• _Bacaan_
■ ■ ■ ■
HP itu candu
Stephen
King pernah menulis sebuah novel dengan judul Call, dalam novel horor itu King
mengisahkan tentang wabah mengerikan yang menyebar dengan cepatnya melalui
ponsel alias HP, orang-orang yang lagi asik menelfon tiba-tiba hilang kesadaran
dan menyerang dengan brutal orang lain yang berada disekitarnya, kemudian orang
yang menjadi korban serangan itu juga menjadi brutal dan hilang kesadaran,
adegan selanjutnya adalah dalam jangka waktu yang tidak lama seluruh kota sudah
dikuasai oleh zombie, mayat hidup yang berjalan namun tanpa kesadaran.
Oke,
apa yang ditulis oleh Stephen King itu hanyalah sebuah cerita fiksi, namun
sebenarnya ada hal lain yang ingin disampaikan oleh sang penulis selain sebuah
cerita, seperti kalau kita baca dalam artikel-artikel kesehatan ada bahaya yang
mengancam dari penggunaan HP yang berlebihan, bahaya itu dari mulai dapat
menimbulkan stress, sakit telinga sampai dapat memicu kanker otak dan hal-hal
menakutkan lainnya yang diakibatkan oleh radiasi dari ponsel.
Selain
itu ada pola hubungan sosial yang berubah dengan kemunculan HP ditengah kita,
seingat saya sekitar lima belas tahun yang lalu benda ajaib yang kita sebut
dengan handphone atau ponsel ini merupakan barang mewah, hanya orang-orang kaya
yang memilikinya, harganya mahal kemudian pulsanya juga mahal.
Selain mahal HP pada masa itu juga tidak seramping sekarang, juga
fungsinya hanya untuk telfon dan SMS saja, berbeda dengan HP sekarang yang bisa
dikatakan sebagai gabungan dari bermacam benda dengan fungsi yang beragam sebut
saja komputer, kamera digital, radio, game player, mp3 player, bahkan sampai
peta dan beragam benda lainnya digabungkan menjadi satu dalam benda yang tidak
lagi bernama handphone namun sekarang sudah menjadi smartphone.
Revolusi dari HP jadul menjadi smartphone itu berlangsung dalam
jangka waktu yang relatif singkat, sehingga kita seperti tidak punya waktu
sejenak untuk memberikan edukasi kepada masyarakat khususnya anak-anak dan
remaja pengguna HP, handphone sudah tidak lagi menjadi barang mewah, hampir
semua lapisan masyarakat memilikinya, dari anak-anak hingga orang tua, bahkan terkadang
tidak cukup satu HP namun beberapa HP dikoleksi, bukan karena kebutuhan namun
hanya karena tuntunan mode.
■ ■ ■ ■
• _Informasi Tersaji_
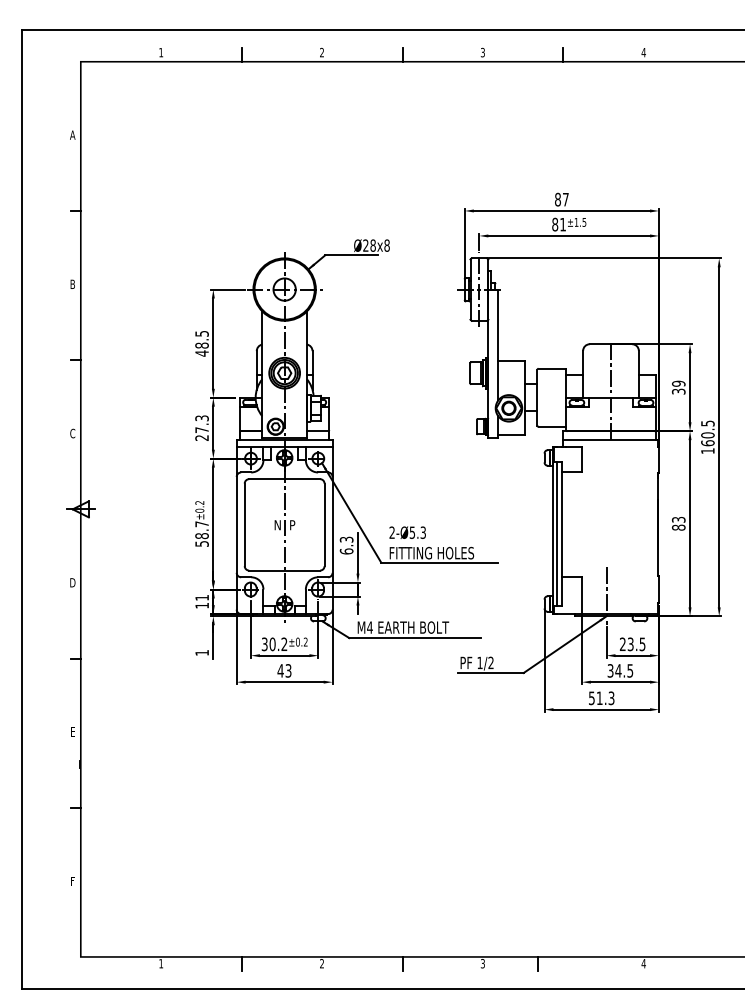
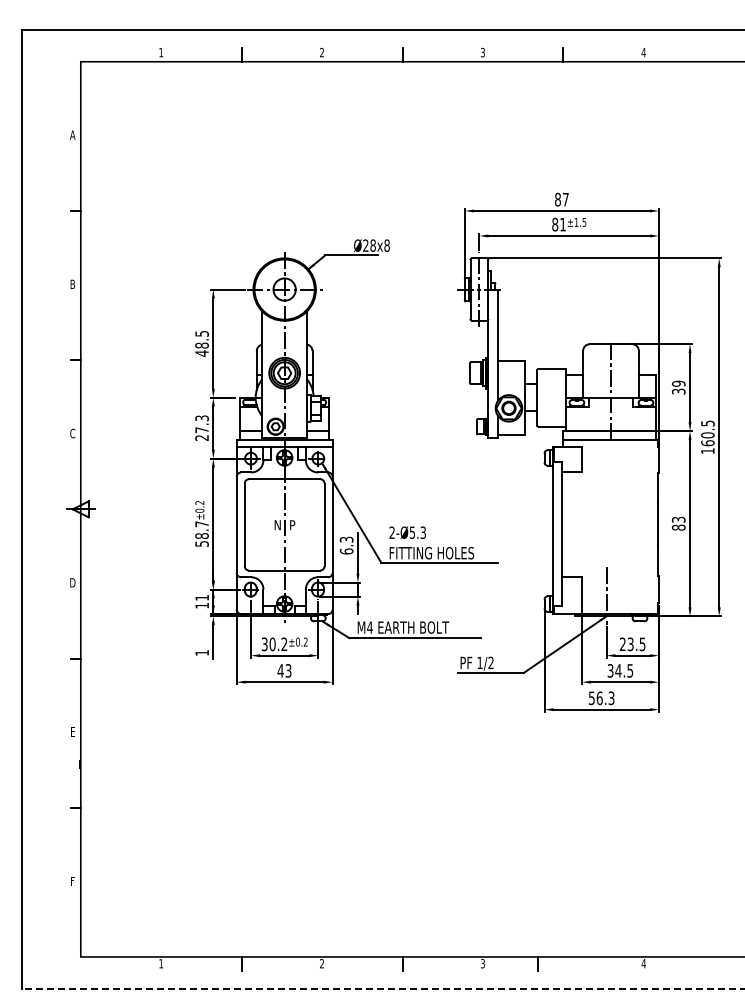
line at (557, 534): present -> none
text at (599, 698): 51.3 -> 56.3
line at (383, 988): solid -> dashed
■ ■ ■ ■
• _Bagian Latihan_
• A. Salin bagian bacaan tentang HP mulai dari "Revolusi dari HP" terus ke bawah sampai "karena tuntunan mode.".
• B. Jawab pertanyaan berikut berdasarkan bacaan tentang HP.
(i) Apa judul novel horor karya Stephen King yang disebut dalam bacaan?
(ii) Menurut ingatan penulis, sekitar berapa tahun yang lalu HP masih menjadi barang mewah?
(iii) Untuk apa saja HP pada masa itu digunakan?
• C. Sebutkan semua benda yang disebut namanya dalam bacaan tentang HP sebagai benda yang kini digabungkan menjadi satu dalam smartphone.

• _Jawaban Tugas_
• A.
Revolusi dari HP jadul menjadi smartphone itu berlangsung dalam
jangka waktu yang relatif singkat, sehingga kita seperti tidak punya waktu
sejenak untuk memberikan edukasi kepada masyarakat khususnya anak-anak dan
remaja pengguna HP, handphone sudah tidak lagi menjadi barang mewah, hampir
semua lapisan masyarakat memilikinya, dari anak-anak hingga orang tua, bahkan terkadang
tidak cukup satu HP namun beberapa HP dikoleksi, bukan karena kebutuhan namun
hanya karena tuntunan mode.

• B.
(i) Call
(ii) Sekitar lima belas tahun yang lalu
(iii) Hanya untuk telepon dan SMS

• C. komputer, kamera digital, radio, game player, mp3 player, peta